Using his skills as a draftsman, printmaker, and painter, White developed his style and approach over time to address changing concerns and new audiences. His 1945 lithograph, Hope for the Future, shows a mother holding her child in front of a window that opens onto a bleak landscape; a noose hanging from a barren tree in the background is just visible over the mother’s right shoulder. With this image, White condemns the violence facing African Americans and forces the viewer to confront it. In his much later work Black Pope (Sandwich Board Man) (1973), the central figure, a sunglass-wearing street preacher depicted in the brown oil-wash that would become White’s signature medium, commands viewers’ attention with a sandwich board sign reading “NOW.” The preacher is bundled up in a bulky coat and scarf, while his sunglasses mask his gaze. His raised left hand forms a peace sign that also doubles as a papal blessing. Stenciled text at the top of the composition reads “CHICAGO,” and the haunting skeleton hovering behind the preacher and the shapes and shadows filling the background all hint at further meaning without providing clear answers. White frames the street preacher with gravitas befitting a prophet, leaving the viewer to decode the details.

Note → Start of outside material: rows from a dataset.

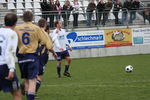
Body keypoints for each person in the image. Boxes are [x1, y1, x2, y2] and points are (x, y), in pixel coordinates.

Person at [15, 11, 56, 100]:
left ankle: (26, 95)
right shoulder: (36, 28)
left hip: (21, 57)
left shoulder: (17, 28)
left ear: (23, 18)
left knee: (26, 80)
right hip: (32, 56)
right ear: (32, 18)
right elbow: (45, 43)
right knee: (32, 80)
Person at [0, 13, 22, 100]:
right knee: (16, 93)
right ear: (15, 23)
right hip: (4, 66)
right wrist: (11, 69)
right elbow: (10, 52)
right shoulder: (12, 34)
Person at [35, 18, 52, 96]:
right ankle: (32, 92)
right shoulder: (45, 34)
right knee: (39, 75)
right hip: (42, 56)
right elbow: (49, 46)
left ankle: (26, 88)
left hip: (33, 55)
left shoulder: (35, 32)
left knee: (33, 74)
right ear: (45, 25)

White lived in Chicago, New York, and, finally, Los Angeles over the course of his career, and was a critical member of creative communities in each of these cities. He counted photographer Gordon Parks, painter Jacob Lawrence, and singer and actor Harry Belafonte as friends and colleagues. From his earliest days as a mature artist, White was also a gifted and dedicated teacher, and David Hammons and Kerry James Marshall were among his many students. His practice of making rigorous, socially committed art affected these younger artists, some of whom continue his legacy in their own work. As Marshall noted, “Under Charles White’s influence I always knew that I wanted to make work that was about something: history, culture, politics, social issues. . . . It was just a matter of mastering the skills to actually do it.”